Each time you add a new metric, you increase the chance of finding a false positive. A single test with a threshold of p < 0.05 implies a 5 percent risk of error. But the more tests you run, the more that risk accumulates. In the limit, it approaches certainty.

Pre-registration prevents this. By stating in advance which metric will count as evidence, you fix the false positive rate at its intended level. The p-value retains its meaning. You are testing one hypothesis, not several in disguise.

Decide your success metrics before running the test. Document them explicitly and stick to them.

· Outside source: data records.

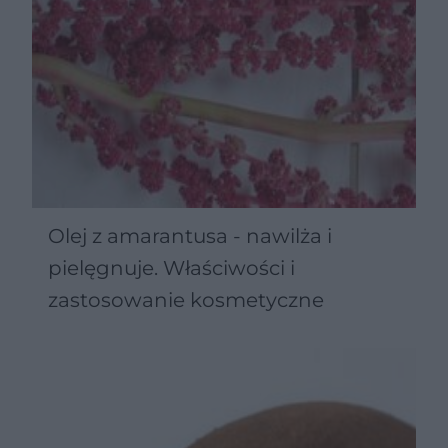
Olej z amarantusa - nawilża i
pielęgnuje. Właściwości i
zastosowanie kosmetyczne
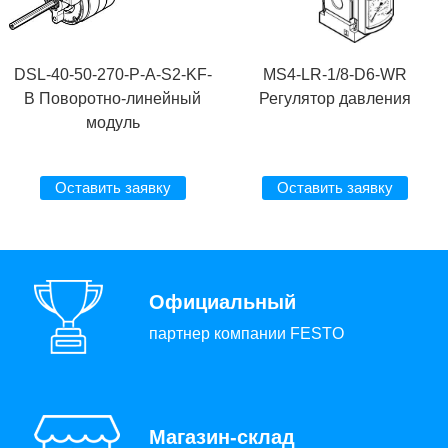
DSL-40-50-270-P-A-S2-KF-
MS4-LR-1/8-D6-WR
B Поворотно-линейный
Регулятор давления
модуль
Оставить заявку
Оставить заявку
Официальный
партнер компании FESTO
Магазин-склад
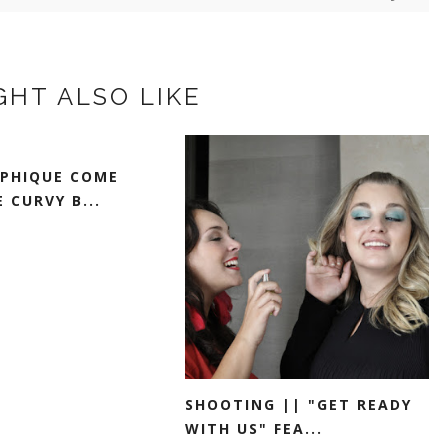
GHT ALSO LIKE
PHIQUE COME
 CURVY B...
SHOOTING || "GET READY
WITH US" FEA...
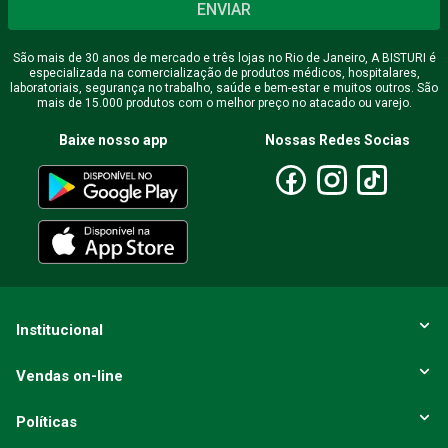
ENVIAR
Endereço de email
São mais de 30 anos de mercado e três lojas no Rio de Janeiro, A BISTURI é
especializada na comercialização de produtos médicos, hospitalares,
laboratoriais, segurança no trabalho, saúde e bem-estar e muitos outros. São
mais de 15.000 produtos com o melhor preço no atacado ou varejo.
Escreva uma avaliação
Baixe nosso app
Nossas Redes Socias
ENVIAR AVALIAÇÃO
Institucional
Vendas on-line
Políticas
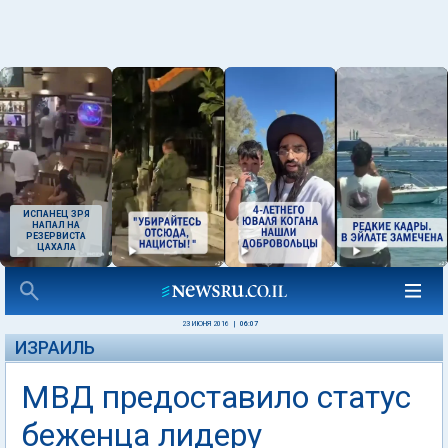
ИСПАНЕЦ ЗРЯ
НАПАЛ НА
РЕЗЕРВИСТА
ЦАХАЛА
23 ИЮНЯ 2016
|
06:07
ИЗРАИЛЬ
МВД предоставило статус
беженца лидеру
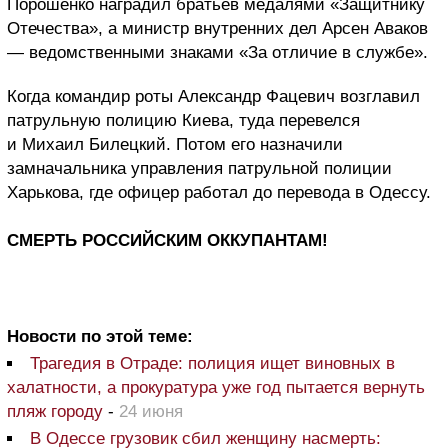
Порошенко наградил братьев медалями «Защитнику
Отечества», а министр внутренних дел Арсен Аваков
— ведомственными знаками «За отличие в службе».
Когда командир роты Александр Фацевич возглавил
патрульную полицию Киева, туда перевелся
и Михаил Билецкий. Потом его назначили
замначальника управления патрульной полиции
Харькова, где офицер работал до перевода в Одессу.
СМЕРТЬ РОССИЙСКИМ ОККУПАНТАМ!
Новости по этой теме:
Трагедия в Отраде: полиция ищет виновных в
халатности, а прокуратура уже год пытается вернуть
пляж городу
-
24 июня
В Одессе грузовик сбил женщину насмерть:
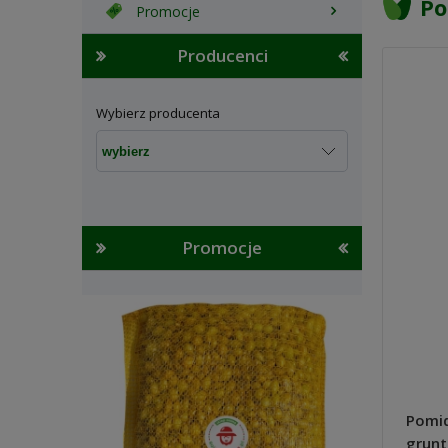
Po
Promocje
Producenci
Wybierz producenta
Promocje
Pomid
grunt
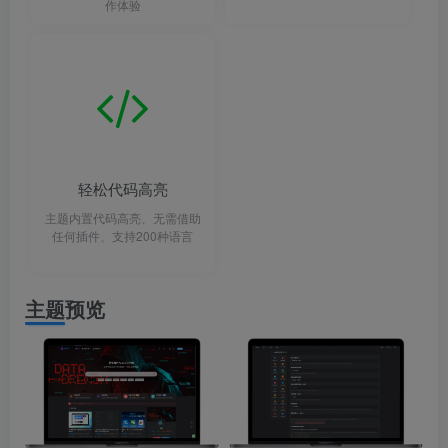
作体验
轻松代码高亮
主题内置代码高亮、无需借助
任何插件、支持200种语言
主题预览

This isn't academic nit-picking. It's how medical research works when lives are on the line. Your startup's growth deserves the same rigor.

Even if you’ve accounted for multiple variants and didn't the temptation to shift metrics, one bias remains: impatience. The lure of early results is difficult to ignore and can lead to bad decisions

Now you're running an A/B test of two button styles, scheduled for two weeks.

Each day, you check the dashboard, just in case. On the ninth day, the p-value for button B dips to 0.048:

Should you stop the test and ship B? At this point, you know a win shouldn’t come that easily. A p-value only works if you set your stopping rule in advance. Peeking the p-value each day during nine days is like you’re running nine experiments. Each day is a new opportunity for randomness to look like signal.

After 9 peeks, the probability that at least one p-value dips below 0.05 is:

$1−(1−0.05)^9 =37%$

And there’s another subtle trap: by not waiting for the experiment to finish, you’re watching the p-value bounce around as new data arrives. That "significant" result on day 9 might be nothing more than a lucky swing, gone by day 14:

Shipping on an early p-value is like betting on a horse halfway around the track.

How to properly peek

If you absolutely must make early stopping decisions, here’s how to do it responsibly using sequential testing.

Let’s go back to our button test. You planned to collect data for 2 weeks. Instead of using a flat $p<0.05$

Week 1: Only stop if p < 0.01 (super strict)
Day 10: Only stop if p < 0.025 (still strict)
Day 14: Normal p < 0.05 threshold

This approach controls the overall false positive rate, even if you peek multiple times.

Remember our day 9 result where p = 0.048? Under sequential testing, that wouldn't qualify. You'd need p < 0.01 to stop in week 1. So you'd keep running the test and probably discover it wasn't actually significant:

It works like "spending" your false positive budget gradually instead of all at once.

So yes, you can peek with discipline. But for most teams, the simpler and safer move is still the right one: wait the damn two weeks.

Your next experiment will be more reliable if you:

Pre-register hypotheses and metrics
Avoid digging through metrics post hoc
Use corrections when testing multiple variants
Apply proper thresholds if you peek early
Celebrate definitive negative results (might be controversial)

The irony is that better statistical practices actually accelerate learning. Instead of shipping noise and wondering why your metrics plateau, you'll build genuine understanding of what drives user behavior. That's worth slowing down for.